I enjoyed this game. At times, very much. But there were also times when I was thinking. "Euurghh I'm really starting to dislike this" I'll list the things I didn't like firstly, to get the unpleasntness over.



- Control is annoying. Guybrush is controlled much like a 3rd person action game, he can walk run anywhere within the games boundaries. Running however has an annoying tendency to bounce him righ back in the opposite direction when he hits a boundary. When he sees objects of interest, it's name appears at the bottom of the screen, but these have a tendency to appear and disappear rapidly depending on whether Guybrush is exactly in the right zone of detection and moving him in just the slightest direction near a busy item hotspot can make the multiple choice tree flash on and off like disco lights. There are also seperate controls for look, pick up and use items and it's not an easy task to program a controller and remember all the buttons. Even at the end of the game I still hadn't gotten the hang of using items in my inventory.



- Some puzzles are just too obscure. Although few seem totally inconprehensible in retrospect I don't see many people completing this without a walktrough. I'll give just one to illustrate.....*Spoiler warning*........... To win a diving competition you need a dunce cap, to reduce your splash, and you need to put some half chewed salmon bagle in your opponents seal oil which will attract seagulls and disturb his dive. Although in hindsight they may make some obscure sense, in the game you'd have a hard job figuring out that the dunce cap in the school is actually wearable and would reduce splashing when diving. And you would also have to know that lox is salmon and making the connection between the bagle and the seal oil is just too much for the average gamer. *end of spoiler*



- I found the superfluous items a bit annoying after a while. 2 hours into the game you *know* that looking at most item will merely produce a mildly amusing remark from Guybrush, so the search for items becomes slightly annoying.



- There is a combat mini game which requires you to a make a note of winning move combinations. It's different every game so you can't consult a walkthrough. I enjoyed it, but it's fairly hard work and might drive off the casual gamer



-The in joke references to previous characters from the series went over my head as I didn't know who they were.



-And maybe it was just me but the game was just too short.

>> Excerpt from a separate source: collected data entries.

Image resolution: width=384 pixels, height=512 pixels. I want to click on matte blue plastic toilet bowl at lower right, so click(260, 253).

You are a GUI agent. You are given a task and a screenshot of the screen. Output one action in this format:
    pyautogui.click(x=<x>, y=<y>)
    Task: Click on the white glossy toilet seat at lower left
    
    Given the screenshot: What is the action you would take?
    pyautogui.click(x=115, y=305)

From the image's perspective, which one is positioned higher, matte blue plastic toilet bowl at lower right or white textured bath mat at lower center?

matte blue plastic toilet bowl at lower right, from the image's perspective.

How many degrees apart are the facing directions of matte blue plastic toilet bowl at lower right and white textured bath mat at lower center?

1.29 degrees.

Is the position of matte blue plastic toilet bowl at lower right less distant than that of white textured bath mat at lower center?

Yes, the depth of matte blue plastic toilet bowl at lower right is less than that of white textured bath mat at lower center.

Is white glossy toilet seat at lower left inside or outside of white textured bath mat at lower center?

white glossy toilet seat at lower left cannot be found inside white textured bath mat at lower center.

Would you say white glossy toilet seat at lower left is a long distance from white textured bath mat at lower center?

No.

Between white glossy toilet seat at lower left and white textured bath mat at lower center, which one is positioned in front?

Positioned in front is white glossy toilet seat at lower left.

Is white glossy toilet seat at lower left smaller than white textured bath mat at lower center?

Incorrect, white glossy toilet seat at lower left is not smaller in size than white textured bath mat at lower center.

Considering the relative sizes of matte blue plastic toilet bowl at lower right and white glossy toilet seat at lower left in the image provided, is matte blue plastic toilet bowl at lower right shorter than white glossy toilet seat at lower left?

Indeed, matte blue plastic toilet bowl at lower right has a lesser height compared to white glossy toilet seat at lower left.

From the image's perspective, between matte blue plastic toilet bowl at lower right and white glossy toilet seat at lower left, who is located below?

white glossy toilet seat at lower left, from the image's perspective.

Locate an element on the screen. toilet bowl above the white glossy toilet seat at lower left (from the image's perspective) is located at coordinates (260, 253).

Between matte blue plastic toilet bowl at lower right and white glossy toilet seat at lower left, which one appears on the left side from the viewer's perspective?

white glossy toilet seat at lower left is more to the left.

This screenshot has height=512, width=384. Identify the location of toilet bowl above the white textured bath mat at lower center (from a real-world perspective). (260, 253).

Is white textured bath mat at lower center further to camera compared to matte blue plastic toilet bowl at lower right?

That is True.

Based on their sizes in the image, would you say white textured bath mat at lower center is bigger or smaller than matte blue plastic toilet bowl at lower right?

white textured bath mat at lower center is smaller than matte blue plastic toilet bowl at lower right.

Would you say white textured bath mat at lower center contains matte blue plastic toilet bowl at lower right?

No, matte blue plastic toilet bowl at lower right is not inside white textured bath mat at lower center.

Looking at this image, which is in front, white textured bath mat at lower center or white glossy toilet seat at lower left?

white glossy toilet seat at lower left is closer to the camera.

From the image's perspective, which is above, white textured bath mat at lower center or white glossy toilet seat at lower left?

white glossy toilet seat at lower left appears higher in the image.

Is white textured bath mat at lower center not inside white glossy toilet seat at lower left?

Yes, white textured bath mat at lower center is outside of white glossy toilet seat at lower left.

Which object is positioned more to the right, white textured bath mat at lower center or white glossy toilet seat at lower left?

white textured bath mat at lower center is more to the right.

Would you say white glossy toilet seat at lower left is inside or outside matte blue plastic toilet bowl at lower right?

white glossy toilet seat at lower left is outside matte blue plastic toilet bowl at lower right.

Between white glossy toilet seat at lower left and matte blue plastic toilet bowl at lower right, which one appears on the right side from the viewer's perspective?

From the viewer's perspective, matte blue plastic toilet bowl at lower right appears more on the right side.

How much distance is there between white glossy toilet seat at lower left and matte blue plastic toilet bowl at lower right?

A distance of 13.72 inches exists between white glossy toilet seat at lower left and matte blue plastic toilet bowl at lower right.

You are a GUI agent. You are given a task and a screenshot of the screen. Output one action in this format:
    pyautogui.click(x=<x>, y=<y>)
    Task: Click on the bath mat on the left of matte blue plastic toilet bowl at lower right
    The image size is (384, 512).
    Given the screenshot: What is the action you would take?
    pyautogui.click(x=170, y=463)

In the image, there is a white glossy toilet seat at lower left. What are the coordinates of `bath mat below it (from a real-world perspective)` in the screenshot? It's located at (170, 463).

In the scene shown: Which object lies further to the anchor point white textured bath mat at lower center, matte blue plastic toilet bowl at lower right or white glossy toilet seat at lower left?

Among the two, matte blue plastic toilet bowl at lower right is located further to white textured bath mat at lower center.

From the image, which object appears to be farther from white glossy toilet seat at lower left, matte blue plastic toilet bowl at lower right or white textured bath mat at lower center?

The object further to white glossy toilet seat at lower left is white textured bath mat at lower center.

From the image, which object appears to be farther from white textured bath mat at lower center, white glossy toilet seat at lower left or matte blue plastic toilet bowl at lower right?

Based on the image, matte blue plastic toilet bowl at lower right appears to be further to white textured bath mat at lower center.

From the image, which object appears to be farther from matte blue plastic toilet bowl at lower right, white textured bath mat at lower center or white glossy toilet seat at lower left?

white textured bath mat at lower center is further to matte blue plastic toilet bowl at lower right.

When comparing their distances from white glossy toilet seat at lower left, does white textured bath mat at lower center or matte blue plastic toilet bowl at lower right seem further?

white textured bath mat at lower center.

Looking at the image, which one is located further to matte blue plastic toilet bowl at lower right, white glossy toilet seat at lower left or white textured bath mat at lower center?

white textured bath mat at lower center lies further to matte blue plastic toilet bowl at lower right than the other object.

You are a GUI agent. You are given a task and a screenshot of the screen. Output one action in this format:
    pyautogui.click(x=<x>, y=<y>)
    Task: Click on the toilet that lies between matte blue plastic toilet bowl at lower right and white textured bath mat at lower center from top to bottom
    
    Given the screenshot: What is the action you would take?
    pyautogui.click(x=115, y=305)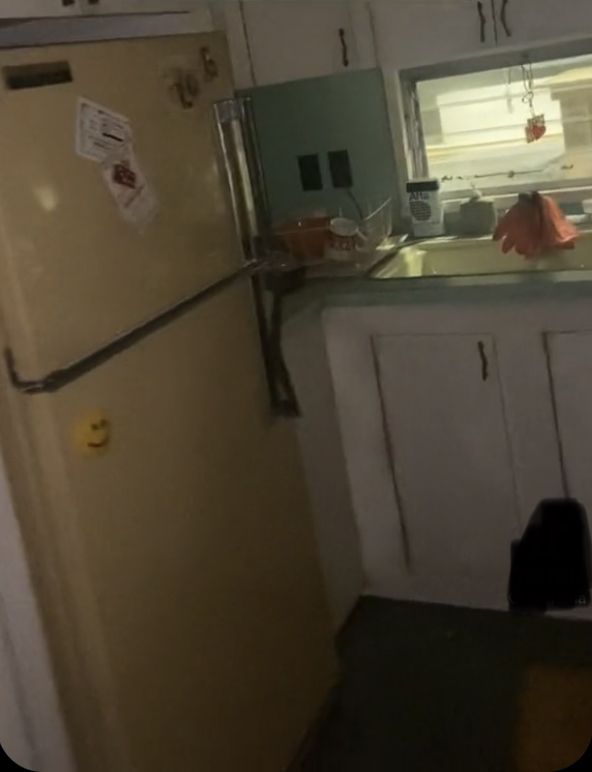
Where is `outlets`? This screenshot has height=772, width=592. outlets is located at coordinates (340, 158), (312, 175).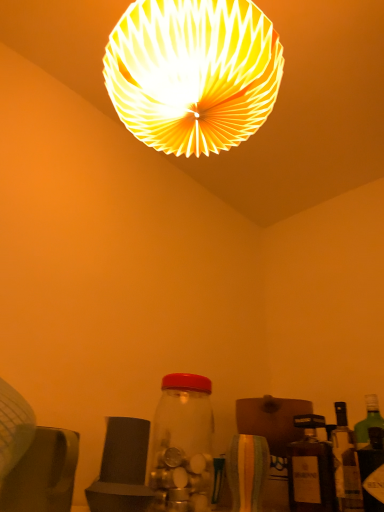
Question: Could white paper lampshade at upper center be considered to be inside transparent glass jar at center, the 3th bottle in the right-to-left sequence?

Choices:
 (A) yes
 (B) no

Answer: (B)

Question: Can you confirm if transparent glass jar at center, the first bottle when ordered from left to right, is smaller than white paper lampshade at upper center?

Choices:
 (A) no
 (B) yes

Answer: (B)

Question: Is transparent glass jar at center, the first bottle when ordered from left to right, at the left side of white paper lampshade at upper center?

Choices:
 (A) yes
 (B) no

Answer: (A)

Question: Is transparent glass jar at center, the 3th bottle in the right-to-left sequence, closer to the viewer compared to white paper lampshade at upper center?

Choices:
 (A) no
 (B) yes

Answer: (A)

Question: From a real-world perspective, is transparent glass jar at center, the 3th bottle in the right-to-left sequence, on white paper lampshade at upper center?

Choices:
 (A) no
 (B) yes

Answer: (A)

Question: Is point (200, 448) positioned closer to the camera than point (124, 78)?

Choices:
 (A) closer
 (B) farther

Answer: (B)

Question: From their relative heights in the image, would you say transparent glass jar at center, the 3th bottle in the right-to-left sequence, is taller or shorter than white paper lampshade at upper center?

Choices:
 (A) tall
 (B) short

Answer: (B)

Question: In the image, is transparent glass jar at center, the 3th bottle in the right-to-left sequence, on the left side or the right side of white paper lampshade at upper center?

Choices:
 (A) left
 (B) right

Answer: (A)

Question: From the image's perspective, relative to white paper lampshade at upper center, is transparent glass jar at center, the 3th bottle in the right-to-left sequence, above or below?

Choices:
 (A) above
 (B) below

Answer: (B)

Question: From a real-world perspective, is white paper lampshade at upper center above or below matte brown bottle at lower right, the 2th bottle positioned from the right?

Choices:
 (A) below
 (B) above

Answer: (B)

Question: Considering the positions of point (240, 110) and point (307, 426), is point (240, 110) closer or farther from the camera than point (307, 426)?

Choices:
 (A) farther
 (B) closer

Answer: (B)

Question: Considering the positions of white paper lampshade at upper center and matte brown bottle at lower right, the 2th bottle positioned from the right, in the image, is white paper lampshade at upper center taller or shorter than matte brown bottle at lower right, the 2th bottle positioned from the right,?

Choices:
 (A) short
 (B) tall

Answer: (B)

Question: Considering the positions of white paper lampshade at upper center and matte brown bottle at lower right, the 2th bottle positioned from the right, in the image, is white paper lampshade at upper center wider or thinner than matte brown bottle at lower right, the 2th bottle positioned from the right,?

Choices:
 (A) wide
 (B) thin

Answer: (A)

Question: Relative to green glass bottle at right, which is the first bottle from right to left, is white paper lampshade at upper center in front or behind?

Choices:
 (A) behind
 (B) front

Answer: (B)

Question: Choose the correct answer: Is white paper lampshade at upper center inside green glass bottle at right, the 3th bottle positioned from the left, or outside it?

Choices:
 (A) outside
 (B) inside

Answer: (A)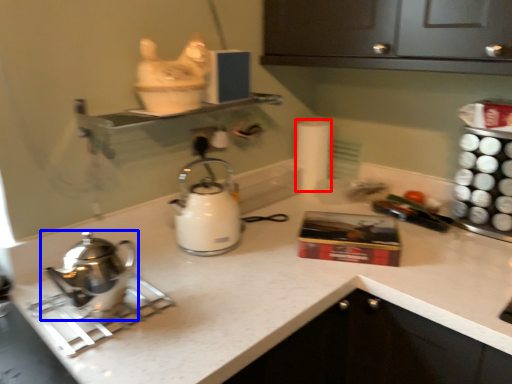
Question: Among these objects, which one is nearest to the camera, toilet paper (highlighted by a red box) or kettle (highlighted by a blue box)?

Choices:
 (A) toilet paper
 (B) kettle

Answer: (B)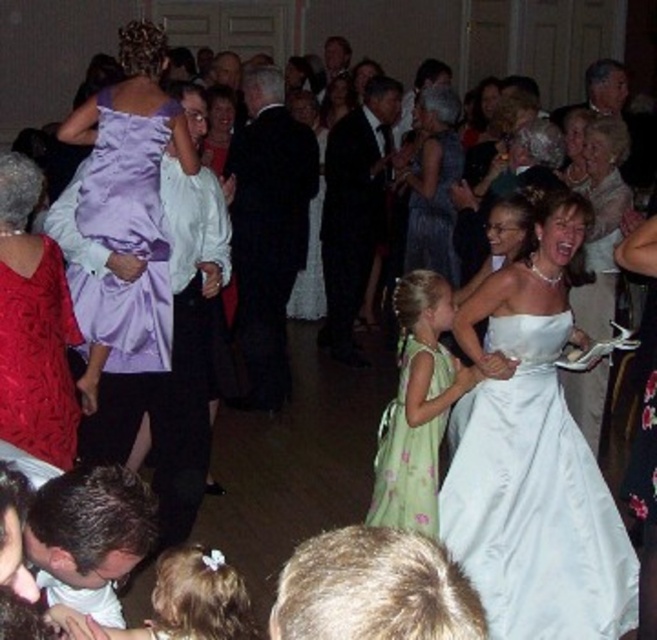
Question: In this image, where is satin dress at left located relative to black satin suit at center?

Choices:
 (A) above
 (B) below

Answer: (B)

Question: Is satin dress at left to the left of green floral dress at center from the viewer's perspective?

Choices:
 (A) no
 (B) yes

Answer: (B)

Question: Can you confirm if white satin dress at center is smaller than satin dress at left?

Choices:
 (A) yes
 (B) no

Answer: (B)

Question: Which is nearer to the smooth black suit at center?

Choices:
 (A) white satin dress at center
 (B) white satin dress at right
 (C) satin dress at left
 (D) green floral dress at center

Answer: (B)

Question: Among these objects, which one is nearest to the camera?

Choices:
 (A) green floral fabric dress at center
 (B) pastel green floral dress at lower center
 (C) silvery metallic dress at center

Answer: (B)

Question: Which point appears closest to the camera in this image?

Choices:
 (A) (296, 612)
 (B) (41, 410)
 (C) (263, 122)

Answer: (A)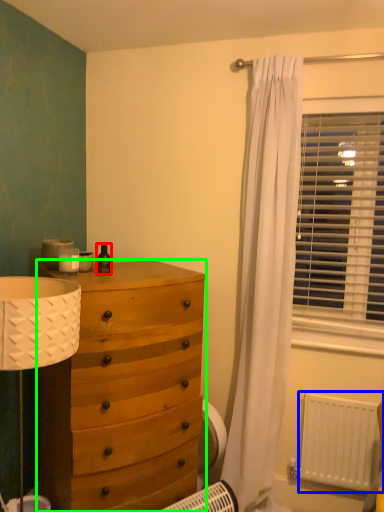
Question: Which object is the closest to the toiletry (highlighted by a red box)? Choose among these: radiator (highlighted by a blue box) or chest of drawers (highlighted by a green box).

Choices:
 (A) radiator
 (B) chest of drawers

Answer: (B)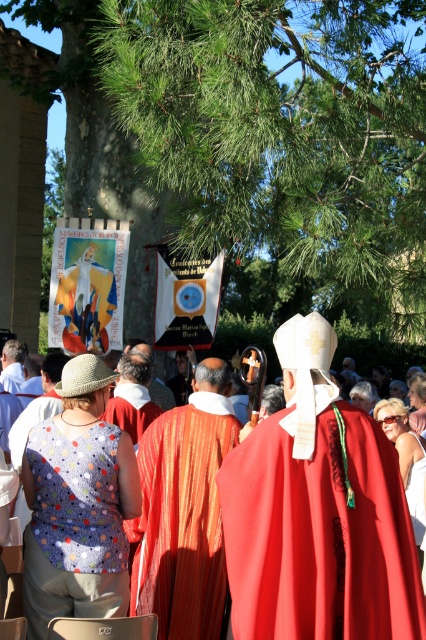
You are a photographer standing 2 meters away from the matte red cape at center and orange silk robe at center. You want to capture both objects in a single frame without moving your camera. Is it possible to include both in your shot if your camera has a 1.5 meter field of view?

The matte red cape at center and orange silk robe at center are 1.41 meters apart. Since your camera has a 1.5 meter field of view and you are 2 meters away, the distance between them is within the camera field of view. Therefore, both objects can be captured in a single frame without moving the camera.

You are a photographer trying to capture a clear shot of both the red velvet cape at center and the orange silk robe at center. Since you can only focus on one object at a time, which one should you focus on to ensure the other remains in the background?

You should focus on the red velvet cape at center because it is in front of the orange silk robe at center, so if you focus on the front object, the one behind will naturally be in the background.

You are an observer at the religious procession. You notice two capes worn by the clergy members. Which of the two capes, the red velvet cape at center or the matte red cape at center, is narrower in width?

The red velvet cape at center is thinner than the matte red cape at center, so the red velvet cape at center is narrower in width.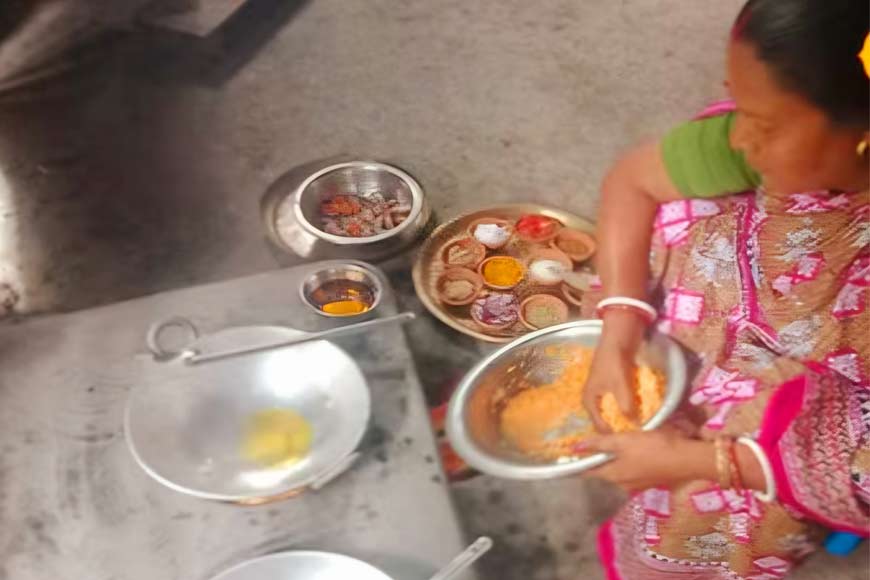
Where is `table`? table is located at coordinates (52, 511).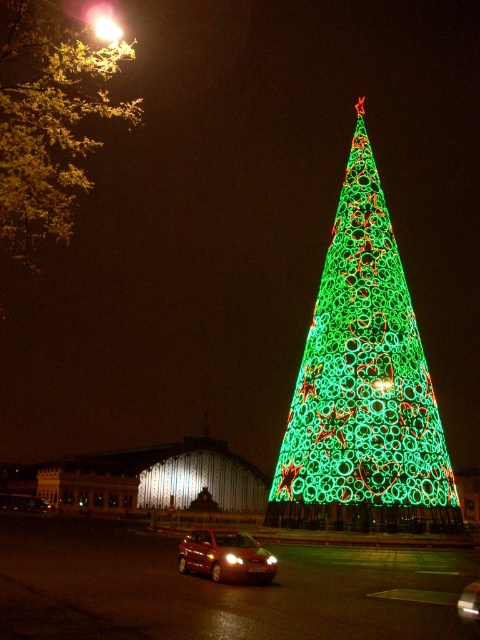
Question: Is green illuminated christmas tree at center smaller than shiny metallic car at center?

Choices:
 (A) no
 (B) yes

Answer: (A)

Question: Considering the real-world distances, which object is closest to the shiny metallic car at center?

Choices:
 (A) green illuminated christmas tree at center
 (B) green illuminated tree at upper center
 (C) matte red car at lower center

Answer: (C)

Question: Among these points, which one is nearest to the camera?

Choices:
 (A) (472, 589)
 (B) (189, 568)
 (C) (300, 508)
 (D) (32, 240)

Answer: (A)

Question: Which point is closer to the camera?

Choices:
 (A) matte red car at lower center
 (B) green illuminated tree at upper center
 (C) green illuminated christmas tree at center

Answer: (A)

Question: Is green illuminated christmas tree at center closer to the viewer compared to green illuminated tree at upper center?

Choices:
 (A) yes
 (B) no

Answer: (A)

Question: Is green illuminated christmas tree at center wider than matte red car at lower center?

Choices:
 (A) no
 (B) yes

Answer: (B)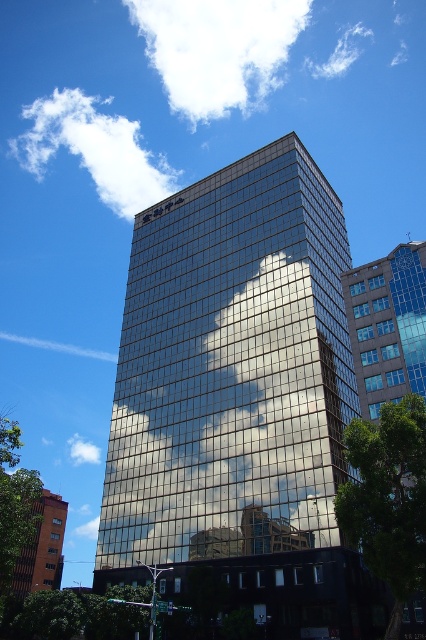
Question: Does white fluffy cloud at upper center appear under orange brick building at lower left?

Choices:
 (A) no
 (B) yes

Answer: (A)

Question: Is white fluffy cloud at upper center to the right of orange brick building at lower left from the viewer's perspective?

Choices:
 (A) no
 (B) yes

Answer: (B)

Question: Which object appears farthest from the camera in this image?

Choices:
 (A) white fluffy cloud at left
 (B) white fluffy cloud at upper center

Answer: (B)

Question: Does reflective glass building at center lie in front of white fluffy cloud at upper center?

Choices:
 (A) no
 (B) yes

Answer: (B)

Question: Which of the following is the farthest from the observer?

Choices:
 (A) white fluffy cloud at left
 (B) white fluffy cloud at upper center

Answer: (B)

Question: Which object appears closest to the camera in this image?

Choices:
 (A) reflective glass building at center
 (B) white fluffy cloud at left
 (C) white fluffy cloud at upper left
 (D) white fluffy cloud at upper center

Answer: (A)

I completed it in 3 days of intense play (admittedly with a walkthrough at about a third of the puzzles) but I'd read that it was a huge game.



However despite all that I'm glad I played to the end. Regardless of the annoyances the Monkey Island world is often tremendous fun to be in. The look is somewhat cartoony with odd angled buildings and curly moonlit clouds. The voice acting is uniformly convincing, and the soundtrack is excellent. Some of the puzzles are quite clever and very satisfying when you solve them. And isn't the fact that I wanted to see more after I finished proof enough that the game world is enticing? Above all the Monkey Island world is charmingly silly and is, in the end, great "escapist" entertainment.